INFORMATION SUPPLIED:
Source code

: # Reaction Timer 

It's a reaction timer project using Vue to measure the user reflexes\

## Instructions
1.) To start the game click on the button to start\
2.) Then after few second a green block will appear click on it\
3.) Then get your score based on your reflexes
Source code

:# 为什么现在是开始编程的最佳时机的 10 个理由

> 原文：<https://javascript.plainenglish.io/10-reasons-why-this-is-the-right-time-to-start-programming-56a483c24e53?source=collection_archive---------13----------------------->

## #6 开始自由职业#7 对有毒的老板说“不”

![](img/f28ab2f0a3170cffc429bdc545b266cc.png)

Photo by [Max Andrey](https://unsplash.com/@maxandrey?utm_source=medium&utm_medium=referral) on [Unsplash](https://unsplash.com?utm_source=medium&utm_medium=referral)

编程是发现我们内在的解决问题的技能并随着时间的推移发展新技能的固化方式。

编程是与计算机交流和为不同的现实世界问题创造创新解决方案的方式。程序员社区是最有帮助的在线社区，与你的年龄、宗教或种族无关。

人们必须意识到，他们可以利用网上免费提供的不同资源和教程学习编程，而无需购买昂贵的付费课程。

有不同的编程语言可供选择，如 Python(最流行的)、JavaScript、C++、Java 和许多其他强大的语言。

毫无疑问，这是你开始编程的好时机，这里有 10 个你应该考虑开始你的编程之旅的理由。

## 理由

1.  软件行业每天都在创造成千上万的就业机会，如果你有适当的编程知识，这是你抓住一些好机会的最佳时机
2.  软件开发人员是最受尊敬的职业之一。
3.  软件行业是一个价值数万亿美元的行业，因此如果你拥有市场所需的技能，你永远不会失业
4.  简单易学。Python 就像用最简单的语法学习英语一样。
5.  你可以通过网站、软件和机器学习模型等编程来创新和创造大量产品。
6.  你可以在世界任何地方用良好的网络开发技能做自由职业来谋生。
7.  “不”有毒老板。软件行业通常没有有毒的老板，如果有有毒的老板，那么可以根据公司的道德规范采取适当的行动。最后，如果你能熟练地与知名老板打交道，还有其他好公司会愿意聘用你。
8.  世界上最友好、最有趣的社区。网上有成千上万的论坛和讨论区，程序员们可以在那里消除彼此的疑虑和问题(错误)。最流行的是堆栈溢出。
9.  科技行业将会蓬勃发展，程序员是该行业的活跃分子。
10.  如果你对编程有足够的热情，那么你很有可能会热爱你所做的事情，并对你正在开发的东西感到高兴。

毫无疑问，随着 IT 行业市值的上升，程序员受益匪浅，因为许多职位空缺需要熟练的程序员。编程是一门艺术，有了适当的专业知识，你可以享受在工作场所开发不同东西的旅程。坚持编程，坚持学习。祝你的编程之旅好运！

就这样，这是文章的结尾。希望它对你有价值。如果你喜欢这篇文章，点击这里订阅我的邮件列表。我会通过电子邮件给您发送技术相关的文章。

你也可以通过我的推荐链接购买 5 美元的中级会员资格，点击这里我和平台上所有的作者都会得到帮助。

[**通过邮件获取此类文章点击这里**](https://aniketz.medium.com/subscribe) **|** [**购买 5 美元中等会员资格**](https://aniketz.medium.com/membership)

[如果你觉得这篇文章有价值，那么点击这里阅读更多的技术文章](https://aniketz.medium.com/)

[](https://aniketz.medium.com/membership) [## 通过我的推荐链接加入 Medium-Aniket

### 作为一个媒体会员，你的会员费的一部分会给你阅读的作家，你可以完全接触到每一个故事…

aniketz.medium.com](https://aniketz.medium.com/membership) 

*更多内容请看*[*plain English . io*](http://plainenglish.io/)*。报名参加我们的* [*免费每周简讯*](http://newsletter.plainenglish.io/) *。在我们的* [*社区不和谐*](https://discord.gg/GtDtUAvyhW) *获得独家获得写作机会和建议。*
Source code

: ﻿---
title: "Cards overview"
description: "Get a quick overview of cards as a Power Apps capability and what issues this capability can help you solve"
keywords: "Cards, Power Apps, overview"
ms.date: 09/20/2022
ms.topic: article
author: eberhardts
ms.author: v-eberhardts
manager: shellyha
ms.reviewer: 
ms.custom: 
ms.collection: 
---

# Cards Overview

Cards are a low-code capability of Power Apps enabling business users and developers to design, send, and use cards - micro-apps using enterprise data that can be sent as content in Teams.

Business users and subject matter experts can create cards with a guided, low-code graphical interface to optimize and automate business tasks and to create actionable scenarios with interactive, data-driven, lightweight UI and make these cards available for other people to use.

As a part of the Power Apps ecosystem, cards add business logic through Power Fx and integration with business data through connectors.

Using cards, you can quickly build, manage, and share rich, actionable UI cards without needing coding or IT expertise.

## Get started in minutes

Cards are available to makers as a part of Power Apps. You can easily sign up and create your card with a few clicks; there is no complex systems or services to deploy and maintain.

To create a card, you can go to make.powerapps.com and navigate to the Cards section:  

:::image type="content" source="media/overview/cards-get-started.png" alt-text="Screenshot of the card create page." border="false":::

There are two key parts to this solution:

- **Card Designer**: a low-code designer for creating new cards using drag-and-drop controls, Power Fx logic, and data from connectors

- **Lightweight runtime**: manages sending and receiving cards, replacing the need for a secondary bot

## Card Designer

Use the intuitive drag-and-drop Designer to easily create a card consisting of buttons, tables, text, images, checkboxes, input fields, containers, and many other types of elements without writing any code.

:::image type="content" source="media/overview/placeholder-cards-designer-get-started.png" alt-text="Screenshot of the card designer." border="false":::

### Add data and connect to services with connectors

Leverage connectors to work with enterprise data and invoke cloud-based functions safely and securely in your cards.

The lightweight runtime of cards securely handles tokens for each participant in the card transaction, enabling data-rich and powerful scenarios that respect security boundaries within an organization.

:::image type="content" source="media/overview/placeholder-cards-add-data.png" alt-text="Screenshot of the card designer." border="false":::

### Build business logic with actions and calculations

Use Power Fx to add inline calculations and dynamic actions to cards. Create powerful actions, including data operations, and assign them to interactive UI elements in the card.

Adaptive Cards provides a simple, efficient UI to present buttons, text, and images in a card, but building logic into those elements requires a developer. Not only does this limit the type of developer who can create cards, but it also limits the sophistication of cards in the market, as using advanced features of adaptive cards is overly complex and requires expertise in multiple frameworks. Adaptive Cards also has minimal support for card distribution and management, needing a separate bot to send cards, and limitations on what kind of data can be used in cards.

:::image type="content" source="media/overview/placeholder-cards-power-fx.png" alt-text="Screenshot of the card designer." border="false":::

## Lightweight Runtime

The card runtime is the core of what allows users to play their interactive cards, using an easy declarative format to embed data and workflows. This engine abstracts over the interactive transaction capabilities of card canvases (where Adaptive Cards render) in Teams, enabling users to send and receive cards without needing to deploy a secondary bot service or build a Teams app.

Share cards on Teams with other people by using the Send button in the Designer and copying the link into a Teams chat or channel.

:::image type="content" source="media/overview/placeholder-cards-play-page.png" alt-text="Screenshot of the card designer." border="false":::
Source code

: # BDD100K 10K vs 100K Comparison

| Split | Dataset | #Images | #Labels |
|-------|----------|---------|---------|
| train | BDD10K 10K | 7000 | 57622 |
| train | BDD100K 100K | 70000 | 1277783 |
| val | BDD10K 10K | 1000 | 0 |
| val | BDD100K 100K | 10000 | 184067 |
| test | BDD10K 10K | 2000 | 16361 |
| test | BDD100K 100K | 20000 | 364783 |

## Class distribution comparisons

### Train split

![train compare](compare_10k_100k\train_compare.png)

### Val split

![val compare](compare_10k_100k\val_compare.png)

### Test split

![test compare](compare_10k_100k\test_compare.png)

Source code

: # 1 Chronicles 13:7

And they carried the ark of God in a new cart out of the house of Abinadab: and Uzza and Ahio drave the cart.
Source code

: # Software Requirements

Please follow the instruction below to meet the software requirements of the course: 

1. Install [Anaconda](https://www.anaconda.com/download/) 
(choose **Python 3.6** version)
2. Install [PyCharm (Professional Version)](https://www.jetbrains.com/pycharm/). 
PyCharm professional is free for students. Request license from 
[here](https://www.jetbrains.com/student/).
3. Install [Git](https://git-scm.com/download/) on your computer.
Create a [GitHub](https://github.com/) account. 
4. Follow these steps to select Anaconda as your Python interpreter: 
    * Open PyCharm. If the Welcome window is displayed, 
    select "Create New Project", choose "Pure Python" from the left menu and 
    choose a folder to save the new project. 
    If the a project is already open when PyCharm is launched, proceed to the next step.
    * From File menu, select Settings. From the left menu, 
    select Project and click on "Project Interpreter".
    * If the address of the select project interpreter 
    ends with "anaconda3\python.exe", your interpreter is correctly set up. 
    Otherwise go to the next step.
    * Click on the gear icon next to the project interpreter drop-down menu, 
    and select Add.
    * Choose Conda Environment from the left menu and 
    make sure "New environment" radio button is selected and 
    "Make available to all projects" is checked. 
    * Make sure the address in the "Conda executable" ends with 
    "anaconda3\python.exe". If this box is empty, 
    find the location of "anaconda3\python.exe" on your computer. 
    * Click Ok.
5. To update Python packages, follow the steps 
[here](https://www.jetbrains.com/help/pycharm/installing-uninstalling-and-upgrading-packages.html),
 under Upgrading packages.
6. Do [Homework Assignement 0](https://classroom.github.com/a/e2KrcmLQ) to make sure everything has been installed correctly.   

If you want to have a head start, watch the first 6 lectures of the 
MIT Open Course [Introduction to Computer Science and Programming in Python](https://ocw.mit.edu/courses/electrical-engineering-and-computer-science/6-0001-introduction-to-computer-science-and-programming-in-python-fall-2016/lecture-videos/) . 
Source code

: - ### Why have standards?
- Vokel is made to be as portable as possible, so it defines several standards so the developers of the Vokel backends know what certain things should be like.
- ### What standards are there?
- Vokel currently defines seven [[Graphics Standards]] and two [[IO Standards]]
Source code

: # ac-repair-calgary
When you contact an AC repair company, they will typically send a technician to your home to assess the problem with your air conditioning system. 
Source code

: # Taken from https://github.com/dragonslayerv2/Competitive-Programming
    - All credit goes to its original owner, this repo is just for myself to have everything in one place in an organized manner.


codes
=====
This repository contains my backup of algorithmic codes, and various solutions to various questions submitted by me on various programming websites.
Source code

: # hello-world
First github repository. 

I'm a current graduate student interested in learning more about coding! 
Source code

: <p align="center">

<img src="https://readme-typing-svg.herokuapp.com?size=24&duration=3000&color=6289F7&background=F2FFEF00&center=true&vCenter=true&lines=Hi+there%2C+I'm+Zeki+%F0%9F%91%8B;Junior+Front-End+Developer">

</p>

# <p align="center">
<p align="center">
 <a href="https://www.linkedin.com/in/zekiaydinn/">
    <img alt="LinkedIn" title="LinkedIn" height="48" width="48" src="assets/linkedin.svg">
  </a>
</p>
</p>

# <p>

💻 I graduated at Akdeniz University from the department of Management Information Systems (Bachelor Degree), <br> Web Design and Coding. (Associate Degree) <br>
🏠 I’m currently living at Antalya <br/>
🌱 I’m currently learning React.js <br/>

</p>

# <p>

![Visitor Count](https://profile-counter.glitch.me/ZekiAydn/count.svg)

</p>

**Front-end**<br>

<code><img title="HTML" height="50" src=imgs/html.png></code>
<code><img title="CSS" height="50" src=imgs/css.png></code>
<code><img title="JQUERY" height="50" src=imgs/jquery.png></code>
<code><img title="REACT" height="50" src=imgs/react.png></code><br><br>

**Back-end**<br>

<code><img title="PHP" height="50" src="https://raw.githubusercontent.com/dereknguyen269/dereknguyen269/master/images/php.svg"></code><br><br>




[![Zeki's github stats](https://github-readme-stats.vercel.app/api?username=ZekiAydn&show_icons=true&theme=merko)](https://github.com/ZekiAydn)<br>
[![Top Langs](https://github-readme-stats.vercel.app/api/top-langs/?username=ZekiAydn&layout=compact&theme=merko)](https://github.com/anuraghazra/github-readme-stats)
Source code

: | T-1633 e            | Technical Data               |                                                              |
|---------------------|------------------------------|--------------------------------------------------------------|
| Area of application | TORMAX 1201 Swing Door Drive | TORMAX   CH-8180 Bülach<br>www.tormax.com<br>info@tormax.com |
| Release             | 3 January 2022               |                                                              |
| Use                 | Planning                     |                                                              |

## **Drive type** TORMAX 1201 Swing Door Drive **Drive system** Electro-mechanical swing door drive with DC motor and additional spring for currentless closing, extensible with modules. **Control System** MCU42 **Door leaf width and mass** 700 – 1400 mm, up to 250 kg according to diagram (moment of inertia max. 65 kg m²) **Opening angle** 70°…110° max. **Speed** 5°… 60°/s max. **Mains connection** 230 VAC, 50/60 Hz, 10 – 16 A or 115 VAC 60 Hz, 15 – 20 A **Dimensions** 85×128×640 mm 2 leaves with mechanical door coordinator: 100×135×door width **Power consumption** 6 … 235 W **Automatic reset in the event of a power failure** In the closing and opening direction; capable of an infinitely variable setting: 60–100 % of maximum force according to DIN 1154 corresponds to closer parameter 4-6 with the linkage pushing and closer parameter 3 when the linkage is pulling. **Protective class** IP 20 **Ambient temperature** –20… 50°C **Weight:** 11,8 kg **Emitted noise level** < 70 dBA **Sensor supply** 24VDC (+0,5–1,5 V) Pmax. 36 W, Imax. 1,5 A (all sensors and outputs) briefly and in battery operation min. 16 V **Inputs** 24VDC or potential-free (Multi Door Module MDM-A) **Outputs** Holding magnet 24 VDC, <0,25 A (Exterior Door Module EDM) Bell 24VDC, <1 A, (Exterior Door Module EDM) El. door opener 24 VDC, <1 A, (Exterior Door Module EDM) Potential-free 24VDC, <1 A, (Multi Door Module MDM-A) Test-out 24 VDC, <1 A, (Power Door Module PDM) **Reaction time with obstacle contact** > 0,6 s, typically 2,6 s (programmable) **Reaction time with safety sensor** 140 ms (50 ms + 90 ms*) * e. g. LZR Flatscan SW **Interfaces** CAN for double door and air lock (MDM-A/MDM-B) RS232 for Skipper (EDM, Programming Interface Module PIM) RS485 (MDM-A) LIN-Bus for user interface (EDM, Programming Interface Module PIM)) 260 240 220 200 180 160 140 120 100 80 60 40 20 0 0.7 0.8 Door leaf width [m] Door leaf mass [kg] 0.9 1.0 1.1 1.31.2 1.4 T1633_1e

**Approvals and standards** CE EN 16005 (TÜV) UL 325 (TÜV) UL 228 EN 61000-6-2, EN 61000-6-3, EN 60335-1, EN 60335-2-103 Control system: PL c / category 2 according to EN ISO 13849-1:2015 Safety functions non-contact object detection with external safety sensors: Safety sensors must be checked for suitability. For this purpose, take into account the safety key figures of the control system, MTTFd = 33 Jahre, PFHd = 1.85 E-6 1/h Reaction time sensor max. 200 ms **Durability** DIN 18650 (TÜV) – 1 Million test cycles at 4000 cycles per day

PROBLEM STATEMENT: Write out everything in the data from the line containing "### Build business" down to the line containing "Use Power Fx", including both of those lines.

YOUR SOLUTION:
### Build business logic with actions and calculations

Use Power Fx to add inline calculations and dynamic actions to cards. Create powerful actions, including data operations, and assign them to interactive UI elements in the card.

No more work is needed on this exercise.